▶ GIVEN EXERCISE A:
In the article on gas storage under Glen Elder, list the companies named in its headline as wanting the gas supply placed under the neighborhood.
▶ GIVEN EXERCISE B:
According to the article on gas storage under Glen Elder, where did the parties convene after the tour?
▶ GIVEN EXERCISE C:
Write out the article on gas storage under Glen Elder from "The California Public" to "another approval process.", substituting "Avondale-Glen Elder neighborhood" for "Avondale-Glen Elder community".

▶ PASSAGE TO READ:
-- START --

Trivial Profits Trump Public Health and Safety For South Sacramento Neighborhood

Wells Fargo, SMUD, PG&E, Proctor & Gamble want peak-power gas supply put under Glen Elder neighborhood by Michael Monasky The C...


Wells Fargo, SMUD, PG&E, Proctor & Gamble want peak-power gas supply put under Glen Elder neighborhood

by Michael Monasky

The California Public Utilities Commission will decide at a Thursday, June 21, 2012 hearing in San Francisco whether to approve an application by a firm to store eight billion cubic feet of natural gas under the Avondale-Glen Elder community in south Sacramento. A September 2009 hearing by a CPUC administrative law judge determined that the applicant, Sacramento Natural Gas Storage, had hindered some members of the public from participating in the regulatory hearing. SNGS was not fined, but has been subjected to another approval process.

A rare visit by Commissioner Catherine Sandoval on Monday culminated in a tour of the proposed project and impacted neighborhood by the affected parties, including neighbors, the applicants, city officials, and the media. The bus tour passed by the pipeline between the Sacramento Army Depot and the Proctor & Gamble gas-powered electrical co-generation plant. A compressor will be stationed at the south end of the Depot near a solar panel project. A well-head, with five to six gas wells and two water re-injection wells, will be located on Power Inn Road across from Danny Nunn Park, a water reservoir facility. Ironically, the CPUC-mandated bus tour lumbered through the affected neighborhood, which lost its Regional Transit bus service a few years ago.

The parties convened at the Coloma Community Center after the tour. They were met by a large crowd of neighbors in opposition to the project. Commissioner Sandoval asked SNGS what will keep the gas in the designated fields. Their legal staff answered that the porous sandstone holds the injected gas under pressure below 300 feet of cap rock composed of shale. When asked of the risk of leakage, the company said it was about one in two billion if subjected to an 8.8 earthquake. However, the company also admitted that safety standards required pressures less than 2500 psi. Mother nature stores natural gas at pressures of about 1700 psi. Injection pressures are about 10% higher (about 1800 psi), and industrial standards are about 30% higher (about 2200 psi).

-- END --

▶ SUPPLIED RECORDS:
-- START --

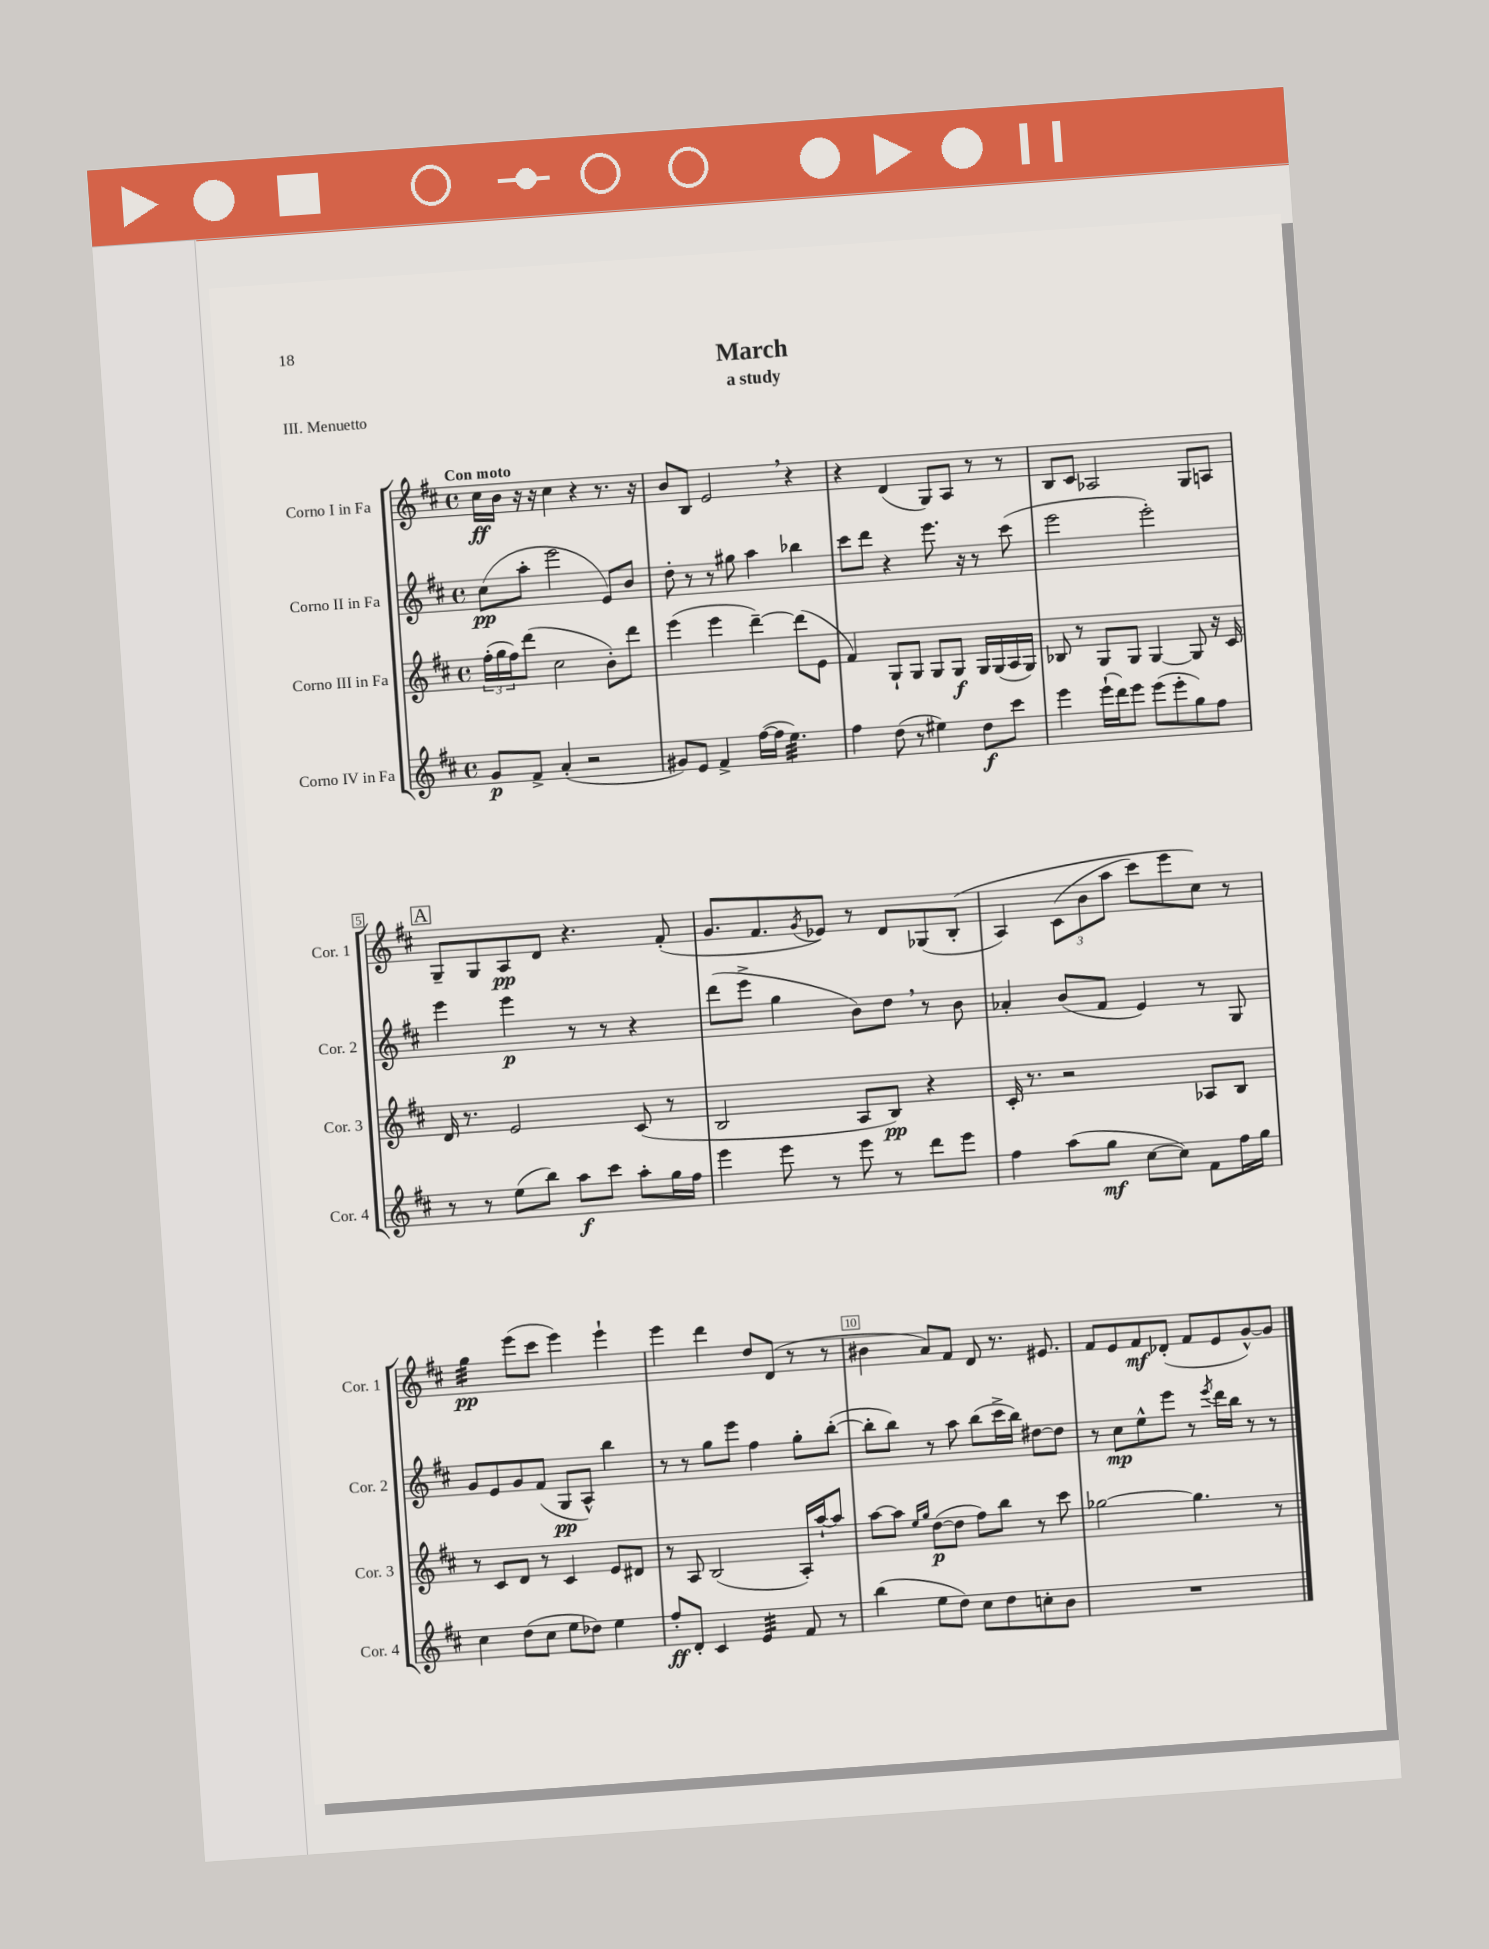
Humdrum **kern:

**kern	**kern	**kern	**kern
*staff4	*staff3	*staff2	*staff1
*clefG2	*clefG2	*clefG2	*clefG2
*k[f#c#]	*k[f#c#]	*k[f#c#]	*k[f#c#]
*M4/4	*M4/4	*M4/4	*M4/4
*met(c)	*met(c)	*met(c)	*met(c)
8g	(24ff#'	(8cc#	16cc#
.	24gg	.	.
.	.	.	16b
.	24ff#)	.	.
8f#^	(8ddd	8aa'	16r
.	.	.	16r
(4a'	2cc#	2eee	4cc#
2r	.	.	4r
.	8b')	8e)	8.r
.	8ddd	8b	.
.	.	.	16r
=	=	=	=
8g#)	(4eee	8dd'	8b
8e	.	8r	8B
4f#^	4eee	8r	2e
.	.	8gg#	.
([16ff#	[4ddd~)	4aa	.
16ff#]	.	.	.
4.ee)	.	.	.
.	(8ddd]	4bb-	4r
.	8e	.	.
=	=	=	=
4ff#	4f#)	8ccc#	4r
.	.	8ddd	.
(8dd	8G`	4r	(4d
8r	8G	.	.
4ee#)	8G	8.eee	8G)
.	8G	.	8A
.	.	16r	.
8dd	16G	8r	8r
.	(16G	.	.
8ccc#	16A	(8ccc#	8r
.	16G)	.	.
=	=	=	=
4eee	8B-	2eee	8B
.	8r	.	8c#
(16eee`	8G	.	2A-
16ddd)	.	.	.
8eee	8G	.	.
(8eee	[4G	2eee')	.
8eee'	.	.	.
8gg)	8G]	.	8G
8ff#	16r	.	8A
.	16c#	.	.
=	=	=	=
8r	16d	4eee	8G~
.	8.r	.	.
8r	.	.	8G
(8ee	2e	4eee	8A
8bb)	.	.	8d
8aa	.	8r	4.r
8ccc#	.	8r	.
8aa'	(8c#	4r	.
16gg	8r	.	(8f#'
16ff#	.	.	.
=	=	=	=
4eee	2B	(8ddd	8.g
.	.	8eee^	.
.	.	.	8.f#
8eee	.	4gg	.
.	.	.	8qg
8r	.	.	8e-)
8eee	8A	8b)	8r
8r	8B)	8dd	8d
8ddd	4r	8r	(8G-
8eee	.	8b	&(8B'
=	=	=	=
4ff#	16c#'	4a-'	4A)
.	8.r	.	.
(8aa	2r	(8b	(12c#
.	.	.	12b
8gg	.	8f#	.
.	.	.	12aa
[8cc#	.	4e)	8ccc#)
8cc#])	.	.	8eee
8f#	8A-	8r	8cc#&)
16ff#	8B	8G	8r
16gg	.	.	.
=	=	=	=
4cc#	8r	8g	4gg
.	8c#	8e	.
(8dd	8d	8g	(8eee
8cc#	8r	(8f#	8ccc#
8ee	4c#	8G	4eee)
8dd-)	.	8A^^)	.
4ee	8e	4bb	4eee`
.	8d#	.	.
=	=	=	=
8ff#'	8r	8r	4eee
8d'	8A	8r	.
4c#	(2B	8gg	4ddd
.	.	8eee	.
4e	.	4ff#	8dd
.	.	.	(8d
8f#	16A')	8gg'	8r
.	[16aa`	.	.
8r	8aa]	([8bb'	8r
=	=	=	=
(4bb	[8aa	8bb']	4b#
.	8aa]	8bb)	.
.	16qqee	.	.
.	16qqgg	.	.
8ee	([8dd	8r	8a)
8dd)	8dd]	8aa	8f#
8cc#	8ff#)	(8bb	8d
8dd	8bb	16ccc#^	8.r
.	.	16bb)	.
8cc'	8r	[8dd#	.
.	.	.	8.e#
8b	8ccc#	8dd#]	.
=	=	=	=
1r	[2gg-	8r	8f#
.	.	8cc#	8e
.	.	8ee^^	8f#
.	.	8eee	(8d-'
.	4.gg-]	8r	8f#
.	.	8qeee	.
.	.	16ddd	8e
.	.	16bb	.
.	.	8r	[8g^^)
.	8r	8r	8g]
==	==	==	==
*-	*-	*-	*-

-- END --

▶ FULL ANSWER A:
Wells Fargo, SMUD, PG&E, Proctor & Gamble

▶ FULL ANSWER B:
The Coloma Community Center.

▶ FULL ANSWER C:
The California Public Utilities Commission will decide at a Thursday, June 21, 2012 hearing in San Francisco whether to approve an application by a firm to store eight billion cubic feet of natural gas under the Avondale-Glen Elder neighborhood in south Sacramento. A September 2009 hearing by a CPUC administrative law judge determined that the applicant, Sacramento Natural Gas Storage, had hindered some members of the public from participating in the regulatory hearing. SNGS was not fined, but has been subjected to another approval process.